Date of Original Version
All Rights Reserved
Abstract or Description
Today's commodity disk drives, the basic unit of storage for computer systems large and small, are actually small computers, with a processor, memory, and 'network' connection, along with the spinning magnetic material that permanently stores the data. As more and more of the information in the world becomes digitally available, and more and more of our daily activities are recorded and stored, people are increasingly finding value in analyzing, rather than simply storing and forgetting, these large masses of data. Sadly, advances in I/O performance have lagged the development of commodity processor and memory technology, putting pressure on systems to deliver data fast enough for these types of data-intensive analysis. This dissertation proposes a system called Active Disks that takes advantage of the processing power on individual disk drives to run application-level code. Moving portions of an application's processing directly to the disk drives can dramatically reduce data traffic and take advantage of the parallelism already present in large storage systems. It provides a new point of leverage to overcome the I/O bottleneck.

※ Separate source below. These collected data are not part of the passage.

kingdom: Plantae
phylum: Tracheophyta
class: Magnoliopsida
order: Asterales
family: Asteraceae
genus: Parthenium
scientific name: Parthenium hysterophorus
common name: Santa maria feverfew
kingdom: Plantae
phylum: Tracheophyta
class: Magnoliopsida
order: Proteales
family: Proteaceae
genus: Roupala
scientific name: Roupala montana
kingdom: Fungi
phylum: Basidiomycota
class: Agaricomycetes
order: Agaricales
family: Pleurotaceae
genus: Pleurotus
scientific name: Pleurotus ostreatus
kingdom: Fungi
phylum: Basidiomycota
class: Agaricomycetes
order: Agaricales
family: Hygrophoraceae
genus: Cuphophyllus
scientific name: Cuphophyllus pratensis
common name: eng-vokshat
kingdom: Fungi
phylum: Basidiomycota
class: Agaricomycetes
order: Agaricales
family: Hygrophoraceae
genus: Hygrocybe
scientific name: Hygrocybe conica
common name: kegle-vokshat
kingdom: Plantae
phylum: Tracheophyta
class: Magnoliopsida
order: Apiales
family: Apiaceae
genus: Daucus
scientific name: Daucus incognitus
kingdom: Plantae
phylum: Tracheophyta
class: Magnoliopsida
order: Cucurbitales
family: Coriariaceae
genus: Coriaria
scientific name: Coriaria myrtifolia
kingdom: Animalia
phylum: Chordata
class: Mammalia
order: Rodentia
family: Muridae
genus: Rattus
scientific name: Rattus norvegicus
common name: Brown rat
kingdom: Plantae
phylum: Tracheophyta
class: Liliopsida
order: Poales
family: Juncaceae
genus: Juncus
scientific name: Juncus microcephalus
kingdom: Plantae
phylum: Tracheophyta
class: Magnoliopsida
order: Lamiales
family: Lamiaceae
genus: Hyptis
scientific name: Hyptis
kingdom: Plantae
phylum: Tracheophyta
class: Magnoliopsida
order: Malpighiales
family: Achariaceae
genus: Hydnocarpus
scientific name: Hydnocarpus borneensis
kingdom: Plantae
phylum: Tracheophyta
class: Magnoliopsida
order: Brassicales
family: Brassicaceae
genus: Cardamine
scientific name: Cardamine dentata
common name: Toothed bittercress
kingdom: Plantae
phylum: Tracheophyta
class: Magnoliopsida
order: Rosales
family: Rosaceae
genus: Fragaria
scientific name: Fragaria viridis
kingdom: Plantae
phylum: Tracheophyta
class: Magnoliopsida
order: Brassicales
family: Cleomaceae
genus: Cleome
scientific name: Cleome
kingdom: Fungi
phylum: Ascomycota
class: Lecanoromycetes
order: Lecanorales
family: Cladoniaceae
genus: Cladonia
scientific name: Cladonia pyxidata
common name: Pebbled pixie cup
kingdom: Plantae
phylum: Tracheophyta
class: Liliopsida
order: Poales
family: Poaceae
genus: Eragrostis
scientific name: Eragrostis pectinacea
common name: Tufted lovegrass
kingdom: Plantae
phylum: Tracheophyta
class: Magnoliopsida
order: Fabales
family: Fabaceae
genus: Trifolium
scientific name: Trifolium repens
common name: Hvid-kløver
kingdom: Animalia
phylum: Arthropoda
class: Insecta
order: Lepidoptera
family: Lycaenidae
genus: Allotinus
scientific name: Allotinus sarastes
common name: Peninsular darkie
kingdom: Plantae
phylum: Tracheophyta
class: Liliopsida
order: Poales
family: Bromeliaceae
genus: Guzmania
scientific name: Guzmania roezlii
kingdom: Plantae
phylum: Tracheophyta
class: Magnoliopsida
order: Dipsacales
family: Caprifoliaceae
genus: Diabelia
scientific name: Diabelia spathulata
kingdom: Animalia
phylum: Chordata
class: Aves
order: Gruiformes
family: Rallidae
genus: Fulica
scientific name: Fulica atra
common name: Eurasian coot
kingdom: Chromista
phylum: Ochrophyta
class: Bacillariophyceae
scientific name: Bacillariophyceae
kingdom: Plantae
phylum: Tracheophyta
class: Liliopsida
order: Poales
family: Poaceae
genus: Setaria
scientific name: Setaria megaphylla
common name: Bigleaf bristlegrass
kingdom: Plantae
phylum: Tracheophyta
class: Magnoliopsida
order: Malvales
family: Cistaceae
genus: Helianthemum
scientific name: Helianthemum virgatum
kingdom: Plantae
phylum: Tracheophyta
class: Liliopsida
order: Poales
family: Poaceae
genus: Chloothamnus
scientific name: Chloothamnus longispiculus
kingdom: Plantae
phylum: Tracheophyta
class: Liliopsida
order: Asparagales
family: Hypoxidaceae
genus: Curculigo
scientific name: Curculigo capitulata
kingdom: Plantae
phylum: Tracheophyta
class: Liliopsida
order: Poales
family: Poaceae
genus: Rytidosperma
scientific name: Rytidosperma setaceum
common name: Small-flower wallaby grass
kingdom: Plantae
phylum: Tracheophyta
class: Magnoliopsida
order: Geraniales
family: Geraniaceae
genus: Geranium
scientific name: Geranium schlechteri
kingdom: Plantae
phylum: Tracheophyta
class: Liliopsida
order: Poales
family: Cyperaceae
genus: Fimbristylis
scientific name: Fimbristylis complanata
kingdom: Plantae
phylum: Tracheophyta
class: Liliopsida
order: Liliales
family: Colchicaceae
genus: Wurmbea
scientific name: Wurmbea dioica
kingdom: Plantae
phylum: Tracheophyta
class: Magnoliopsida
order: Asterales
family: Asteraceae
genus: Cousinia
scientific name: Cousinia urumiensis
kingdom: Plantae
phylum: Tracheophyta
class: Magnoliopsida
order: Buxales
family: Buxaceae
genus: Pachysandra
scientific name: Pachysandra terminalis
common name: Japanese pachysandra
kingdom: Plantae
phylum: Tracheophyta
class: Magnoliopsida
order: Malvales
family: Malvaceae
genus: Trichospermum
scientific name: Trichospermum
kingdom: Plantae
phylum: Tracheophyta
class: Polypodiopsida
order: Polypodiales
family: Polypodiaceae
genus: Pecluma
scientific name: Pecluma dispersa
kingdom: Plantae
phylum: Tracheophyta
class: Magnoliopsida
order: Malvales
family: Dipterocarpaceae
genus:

This dissertation presents the factors that will make Active Disks a reality in the not-so-distant future, the characteristics of applications that will benefit from this technology, an analysis of the improved performance and efficiency of systems built around Active Disks, and a discussion of some of the optimizations that are possible with more knowledge available directly at the devices. It also compares this work with previous work on database machines and examines the opportunities that allow us to take advantage of these promises today where previous approaches have not succeeded. The analysis is motivated by a set of applications from data mining, multimedia, and databases and is performed in the context of a prototype Active Disk system that shows dramatic speedups over a system with traditional, "dumb" disks.